Вдруг Директор прервал свою речь.
— Посмотрите, какие очаровательные дети, — произнес он, указывая пальцем на мальчика и девочку лет семи-восьми, которые с увлеченностью и серьезностью ученых, только что сделавших важное открытие, играли друг с другом в элементарную сексуальную игру.
— Совершенно очаровательные дети! — повторил Директор, и в голосе его послышались сентиментальные нотки.
— Очаровательные, — вежливо отозвались студенты, но в их возгласах не было подобающей искренности ("В конце концов, двое детишек дурачатся на траве — подумаешь, что в этом особенного?")
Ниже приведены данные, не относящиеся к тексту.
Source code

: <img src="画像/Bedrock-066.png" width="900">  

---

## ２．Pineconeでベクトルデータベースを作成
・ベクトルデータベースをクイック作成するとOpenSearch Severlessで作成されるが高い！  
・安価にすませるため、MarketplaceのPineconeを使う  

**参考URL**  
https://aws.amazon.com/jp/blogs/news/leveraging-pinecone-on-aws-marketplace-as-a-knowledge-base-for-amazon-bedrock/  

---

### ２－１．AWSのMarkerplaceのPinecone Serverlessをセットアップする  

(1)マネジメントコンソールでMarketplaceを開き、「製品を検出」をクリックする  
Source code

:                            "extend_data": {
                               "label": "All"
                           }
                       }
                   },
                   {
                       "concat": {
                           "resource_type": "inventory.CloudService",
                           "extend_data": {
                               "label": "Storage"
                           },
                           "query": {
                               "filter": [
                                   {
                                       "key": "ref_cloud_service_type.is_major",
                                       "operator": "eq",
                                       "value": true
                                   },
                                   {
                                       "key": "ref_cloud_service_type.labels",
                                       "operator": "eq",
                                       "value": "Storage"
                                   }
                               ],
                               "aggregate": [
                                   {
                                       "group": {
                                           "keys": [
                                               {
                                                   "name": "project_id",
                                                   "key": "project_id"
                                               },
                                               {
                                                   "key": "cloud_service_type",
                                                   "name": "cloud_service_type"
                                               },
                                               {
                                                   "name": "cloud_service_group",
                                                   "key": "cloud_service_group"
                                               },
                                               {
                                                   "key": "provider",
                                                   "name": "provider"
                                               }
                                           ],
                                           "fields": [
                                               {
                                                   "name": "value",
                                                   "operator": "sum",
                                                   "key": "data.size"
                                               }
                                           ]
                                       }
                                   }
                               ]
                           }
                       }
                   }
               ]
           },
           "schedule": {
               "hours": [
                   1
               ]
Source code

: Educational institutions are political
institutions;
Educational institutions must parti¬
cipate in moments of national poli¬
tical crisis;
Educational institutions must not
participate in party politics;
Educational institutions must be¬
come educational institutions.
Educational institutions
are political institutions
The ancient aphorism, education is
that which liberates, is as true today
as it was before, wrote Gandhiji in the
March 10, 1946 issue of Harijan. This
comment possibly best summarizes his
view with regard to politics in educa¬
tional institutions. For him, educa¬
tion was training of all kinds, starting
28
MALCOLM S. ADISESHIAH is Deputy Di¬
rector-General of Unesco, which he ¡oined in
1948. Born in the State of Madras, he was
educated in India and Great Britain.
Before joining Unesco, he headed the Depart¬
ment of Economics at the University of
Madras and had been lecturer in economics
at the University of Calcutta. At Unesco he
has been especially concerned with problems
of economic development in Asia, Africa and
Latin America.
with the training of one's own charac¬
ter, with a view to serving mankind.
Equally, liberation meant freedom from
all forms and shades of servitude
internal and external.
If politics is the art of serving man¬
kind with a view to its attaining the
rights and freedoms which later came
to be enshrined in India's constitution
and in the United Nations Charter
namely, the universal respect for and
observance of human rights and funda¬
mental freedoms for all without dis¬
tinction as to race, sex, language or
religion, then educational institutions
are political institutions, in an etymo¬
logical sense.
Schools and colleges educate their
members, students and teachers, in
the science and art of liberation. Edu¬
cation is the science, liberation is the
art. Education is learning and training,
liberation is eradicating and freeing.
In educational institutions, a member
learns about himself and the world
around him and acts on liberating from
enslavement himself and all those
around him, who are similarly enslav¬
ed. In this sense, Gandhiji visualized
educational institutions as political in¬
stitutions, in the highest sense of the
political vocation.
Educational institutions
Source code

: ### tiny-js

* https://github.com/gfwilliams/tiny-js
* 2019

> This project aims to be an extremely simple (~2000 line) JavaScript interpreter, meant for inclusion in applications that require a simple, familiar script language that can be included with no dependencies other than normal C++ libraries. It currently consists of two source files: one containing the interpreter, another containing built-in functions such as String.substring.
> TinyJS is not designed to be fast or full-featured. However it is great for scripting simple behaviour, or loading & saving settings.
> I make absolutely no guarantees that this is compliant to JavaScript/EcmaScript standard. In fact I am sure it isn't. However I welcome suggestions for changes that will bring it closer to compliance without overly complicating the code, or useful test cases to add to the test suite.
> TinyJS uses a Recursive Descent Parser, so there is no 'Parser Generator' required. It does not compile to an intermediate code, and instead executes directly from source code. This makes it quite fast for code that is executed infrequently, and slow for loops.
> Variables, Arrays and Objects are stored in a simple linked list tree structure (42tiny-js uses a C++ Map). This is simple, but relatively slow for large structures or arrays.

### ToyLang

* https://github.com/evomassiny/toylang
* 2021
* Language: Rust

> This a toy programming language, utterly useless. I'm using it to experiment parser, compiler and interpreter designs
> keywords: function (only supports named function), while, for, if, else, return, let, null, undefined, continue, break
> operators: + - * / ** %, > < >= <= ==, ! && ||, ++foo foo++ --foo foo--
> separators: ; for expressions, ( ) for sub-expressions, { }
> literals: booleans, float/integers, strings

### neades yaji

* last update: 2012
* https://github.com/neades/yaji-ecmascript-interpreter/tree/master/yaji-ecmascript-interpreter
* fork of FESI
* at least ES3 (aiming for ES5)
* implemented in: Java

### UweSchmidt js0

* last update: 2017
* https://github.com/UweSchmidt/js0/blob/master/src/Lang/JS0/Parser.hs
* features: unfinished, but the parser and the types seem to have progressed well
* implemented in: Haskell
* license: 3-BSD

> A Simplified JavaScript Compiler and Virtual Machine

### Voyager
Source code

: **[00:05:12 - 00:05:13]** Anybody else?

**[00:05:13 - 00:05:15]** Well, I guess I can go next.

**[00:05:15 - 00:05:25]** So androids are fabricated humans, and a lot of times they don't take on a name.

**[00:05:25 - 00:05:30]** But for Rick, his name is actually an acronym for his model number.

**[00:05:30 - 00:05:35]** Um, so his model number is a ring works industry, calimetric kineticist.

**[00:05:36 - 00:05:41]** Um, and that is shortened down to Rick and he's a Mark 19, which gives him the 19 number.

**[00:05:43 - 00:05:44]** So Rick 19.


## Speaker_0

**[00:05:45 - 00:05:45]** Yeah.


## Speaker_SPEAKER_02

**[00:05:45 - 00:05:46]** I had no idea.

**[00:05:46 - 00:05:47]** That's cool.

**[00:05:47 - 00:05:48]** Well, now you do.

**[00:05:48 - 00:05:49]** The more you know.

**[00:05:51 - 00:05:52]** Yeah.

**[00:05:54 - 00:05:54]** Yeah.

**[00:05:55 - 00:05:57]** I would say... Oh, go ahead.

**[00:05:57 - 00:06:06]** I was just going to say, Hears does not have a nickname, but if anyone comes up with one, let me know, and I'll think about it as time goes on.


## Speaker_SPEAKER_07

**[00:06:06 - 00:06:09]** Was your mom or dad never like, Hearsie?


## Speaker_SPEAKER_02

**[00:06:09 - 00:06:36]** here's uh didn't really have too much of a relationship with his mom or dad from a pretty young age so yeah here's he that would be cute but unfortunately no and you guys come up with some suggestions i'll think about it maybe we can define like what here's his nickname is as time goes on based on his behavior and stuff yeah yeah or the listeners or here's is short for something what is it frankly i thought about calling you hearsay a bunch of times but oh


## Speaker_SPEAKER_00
— Я всегда полагал... — начал было Директор тем же слащавым тоном, но тут его слова прервал громкий вопль.
Из находящихся поодаль кустов вышла сестра, таща за руку маленького мальчика, который упирался и во весь голос вопил. Следом семенила бойкая девочка, с крайним любопытством взиравшая на мальчика и на сестру.